Leading during uncertainty

A week or two I wrote a blog post for the American Alliance of Museums about my experience attending a Foresight workshop run by Elizabeth Merritt, from their Center for the Future of Museums. Among some more general thoughts about the way museums are to some degree all about the future, I talked about the work the team are doing on strategic planning, about the opening of the Wardlaw Museum, and about the ways futuring tools have helped me in my work. The post was published online a week ago (at the time of writing this), and I’d planned to repost it here and then to get started with writing a blog post in a few weeks about the opening of the new Wardlaw Museum. But everything changed, because of pandemic coronavirus.

While the Museums team continued with the final stages of installing and preparing to open the museum, I became more and more actively involved in contingency planning, working with colleagues across the University. By late last week it was clear that all our plans had to change, and we took the decision to postpone the opening of the Wardlaw Museum.
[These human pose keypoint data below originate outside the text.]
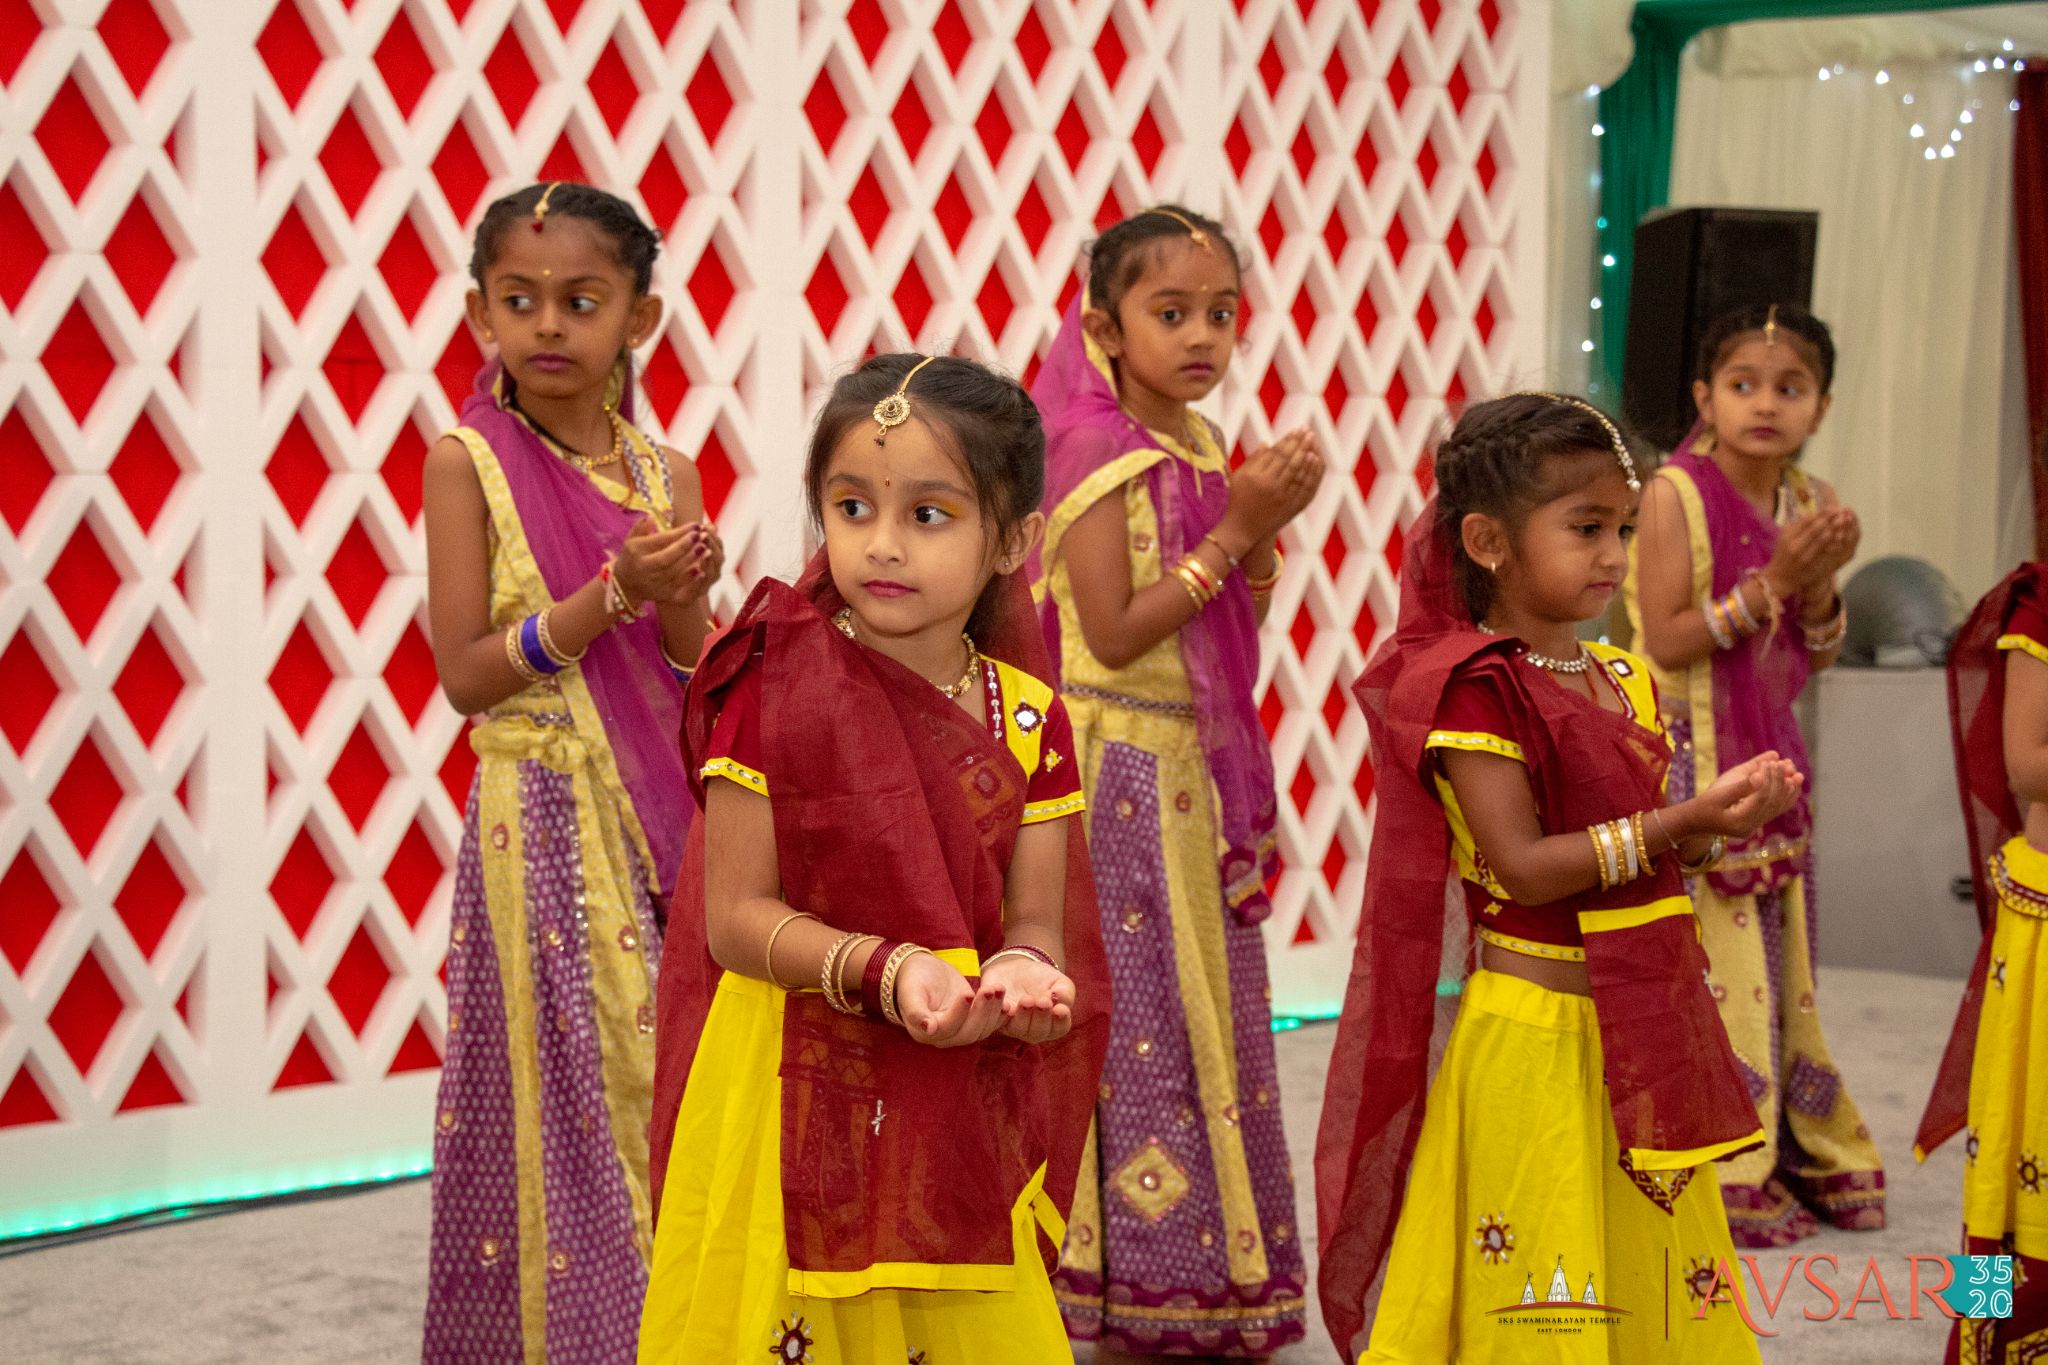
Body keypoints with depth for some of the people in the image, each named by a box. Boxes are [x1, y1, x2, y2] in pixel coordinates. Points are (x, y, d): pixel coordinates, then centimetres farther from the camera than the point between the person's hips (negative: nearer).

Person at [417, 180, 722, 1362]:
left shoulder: (666, 476, 7)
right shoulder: (468, 463, -4)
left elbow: (703, 680, 6)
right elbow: (467, 674, -9)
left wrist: (684, 603, -14)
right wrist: (613, 594, -17)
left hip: (666, 820, 4)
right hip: (545, 824, -4)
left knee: (675, 1077, 5)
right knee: (570, 1094, -2)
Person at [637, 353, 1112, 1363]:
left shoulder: (1025, 712, -1)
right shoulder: (775, 686, -13)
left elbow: (1034, 920, 1)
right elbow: (736, 917, -13)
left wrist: (1023, 974, -22)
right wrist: (884, 970, -27)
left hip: (959, 1113, 4)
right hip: (797, 1104, -4)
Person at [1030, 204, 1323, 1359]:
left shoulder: (1203, 450, 10)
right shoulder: (1098, 459, -13)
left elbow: (1240, 625, 12)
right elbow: (1113, 632, -19)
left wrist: (1264, 527, -4)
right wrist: (1232, 529, -17)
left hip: (1199, 773, 8)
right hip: (1121, 773, -8)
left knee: (1203, 1006, 12)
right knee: (1130, 1015, -2)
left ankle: (1207, 1264, 22)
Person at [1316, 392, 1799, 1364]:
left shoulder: (1623, 682, 11)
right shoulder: (1473, 686, -13)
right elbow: (1524, 865, -20)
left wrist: (1720, 820, -4)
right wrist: (1682, 823, -23)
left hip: (1639, 1023, 7)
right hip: (1534, 1033, -7)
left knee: (1652, 1285, 12)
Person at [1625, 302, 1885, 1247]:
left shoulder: (1812, 503, 7)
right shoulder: (1675, 495, -14)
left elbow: (1817, 656, 10)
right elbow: (1668, 642, -18)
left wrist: (1821, 585, -9)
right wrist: (1772, 582, -20)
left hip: (1770, 760, 7)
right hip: (1690, 761, -7)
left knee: (1779, 961, 13)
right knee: (1704, 962, -5)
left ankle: (1799, 1156, 25)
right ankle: (1719, 1175, 6)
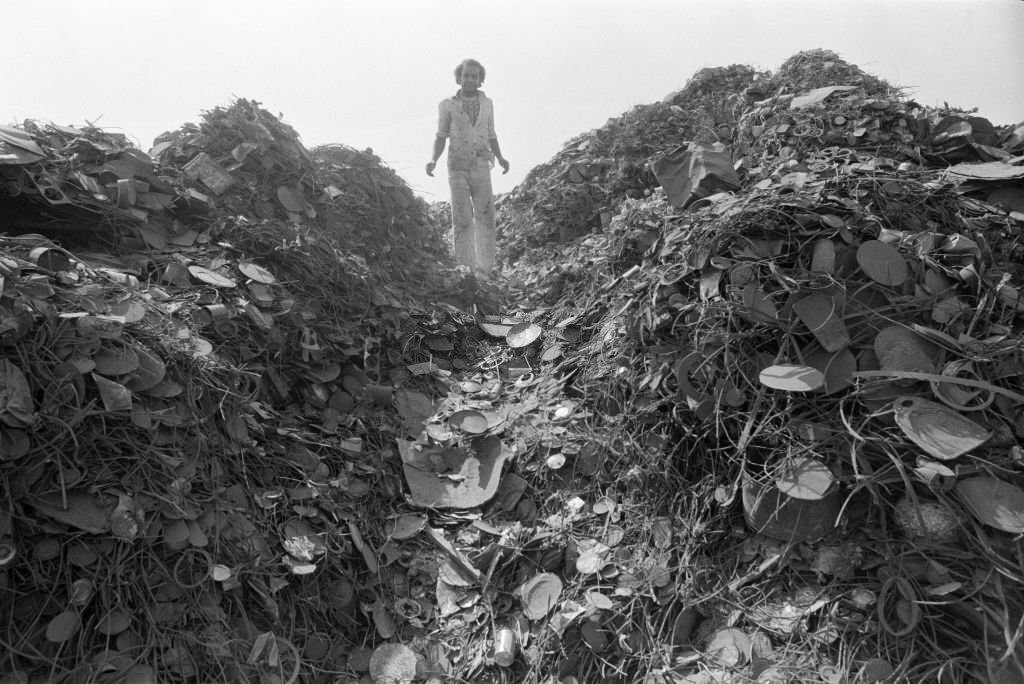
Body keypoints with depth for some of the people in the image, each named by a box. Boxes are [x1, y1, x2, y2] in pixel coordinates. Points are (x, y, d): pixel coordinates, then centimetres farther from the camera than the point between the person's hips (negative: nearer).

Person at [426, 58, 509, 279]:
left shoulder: (487, 103, 9)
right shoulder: (447, 105, 0)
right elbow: (441, 138, 3)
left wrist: (500, 159, -2)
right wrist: (433, 161, -16)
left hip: (481, 170, 2)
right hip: (457, 169, -2)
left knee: (485, 217, -9)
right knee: (462, 221, -7)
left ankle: (483, 269, -6)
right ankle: (466, 267, 2)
As soon as the decision was made, there was going to be a long list of things to do – including stopping the distribution of leaflets with the opening date on them, telling the students curating one of the opening exhibitions as part of their course that there’s a postponement, and preparing the various emails and social media posts that needed to go out in a coordinated way to let everyone know.

Before any of that, though, my primary focus was the museum team. In a time of uncertainty, leading isn’t really about lists of things to do or contingency plans (although you spend long hours making those). It’s about looking at the people in front of you and asking what they need, and making that the priority. Our new front of house staff had just started work and were in their induction and training sessions when I turned up with the news – most important of all was to make sure they know that we will set things up so they still have things to do and are still able to work and be paid for the hours they expect, even though the museum opening is delayed. When I called an all-staff meeting in the afternoon at 2 hours’ notice, I’m sure that everyone arrived having already guessed that I was about to tell them we’d postponed the opening. For a team who have been working too hard for months in the push towards opening a new museum, postponing is a blow – so I also told everyone that I wanted our top-most priority now to be our wellbeing as a team, and as individuals.

It’s time for some rest before we regroup and set a new opening date, and that includes me, however strong the temptation to spend the weekend poring over our budgets trying to work out what the impact of the postponement is, or to replan the exhibitions programme. Those can wait, at least until Monday. There will be a time for strategic foresight, but that time is not now. Now is the time for walking on the beach in the sunshine, and for feeling the gusts of wind and being secretly a little bit glad that we might now be planning to inflate a giant lobster in summer rather than in March. Rest helps with resilience, after all, and gives you more ability to see silver linings in dark clouds.